::: Passage
My 3-month challenge at 6 months

This post may be shameless self-promotion.

Or perhaps this post is a best-practices memo disguised as shameless self-promotion, or vice versa.

In any case, today marks the end of six months since I challenged myself to write a blog post every day for three months, through the end of October. Something new has appeared on this website for 184 consecutive days, twice my original intention.

The purpose of the blog, like all of my writing, is to encourage, entertain and enlighten you, my readers. I hope every day that you come away from this place encouraged, entertained, enlightened, or a combination of those things.

Of course, its purpose also is to give you a free sample of the kind of material you may also purchase collected in book form. It’s a gentle reminder that I’ve written those books and would be very pleased to sell you one or more.

The purposes of the challenge were to give you a reason to keep checking back to see what that rascal Bluhm has produced lately, and of course to motivate me to produce something more consistently than I had been.
::::::
▸ Exercise tasks
a - Reproduce the blog post word for word, starting with "Or perhaps this" and going on through "one or more.".
b - According to the blog post, for how many consecutive days has something new appeared on the website?
::: Given records
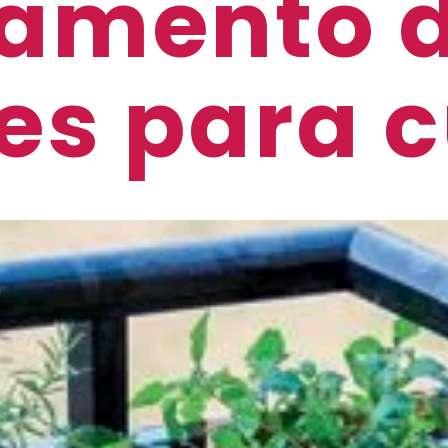
amento d
es para c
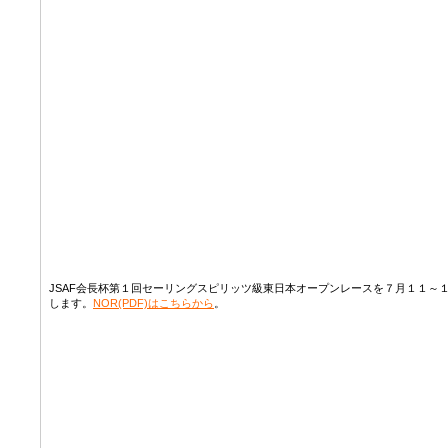
JSAF会長杯第１回セーリングスピリッツ級東日本オープンレースを７月１１～
します。
NOR(PDF)はこちらから
。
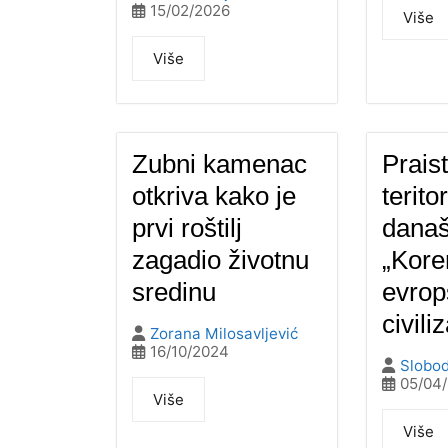
15/02/2026
Više
Više
Zubni kamenac
Praist
otkriva kako je
teritor
prvi roštilj
današ
zagadio životnu
„Kore
sredinu
evrop
civili
Zorana Milosavljević
16/10/2024
Slobod
05/04
Više
Više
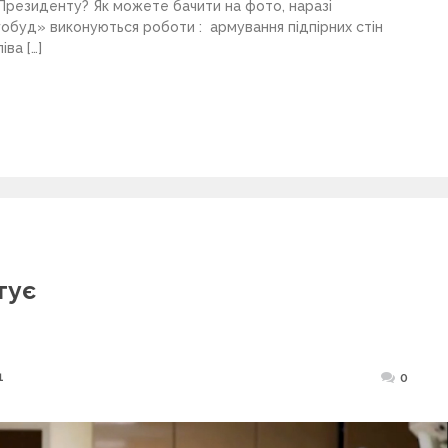
Президенту? Як можете бачити на фото, наразі
обуд» виконуються роботи : армування підпірних стін
іва […]
тує
1
Posted
0
on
::::::
▸ Response list
a -
Or perhaps this post is a best-practices memo disguised as shameless self-promotion, or vice versa.

In any case, today marks the end of six months since I challenged myself to write a blog post every day for three months, through the end of October. Something new has appeared on this website for 184 consecutive days, twice my original intention.

The purpose of the blog, like all of my writing, is to encourage, entertain and enlighten you, my readers. I hope every day that you come away from this place encouraged, entertained, enlightened, or a combination of those things.

Of course, its purpose also is to give you a free sample of the kind of material you may also purchase collected in book form. It’s a gentle reminder that I’ve written those books and would be very pleased to sell you one or more.

b - 184 consecutive days.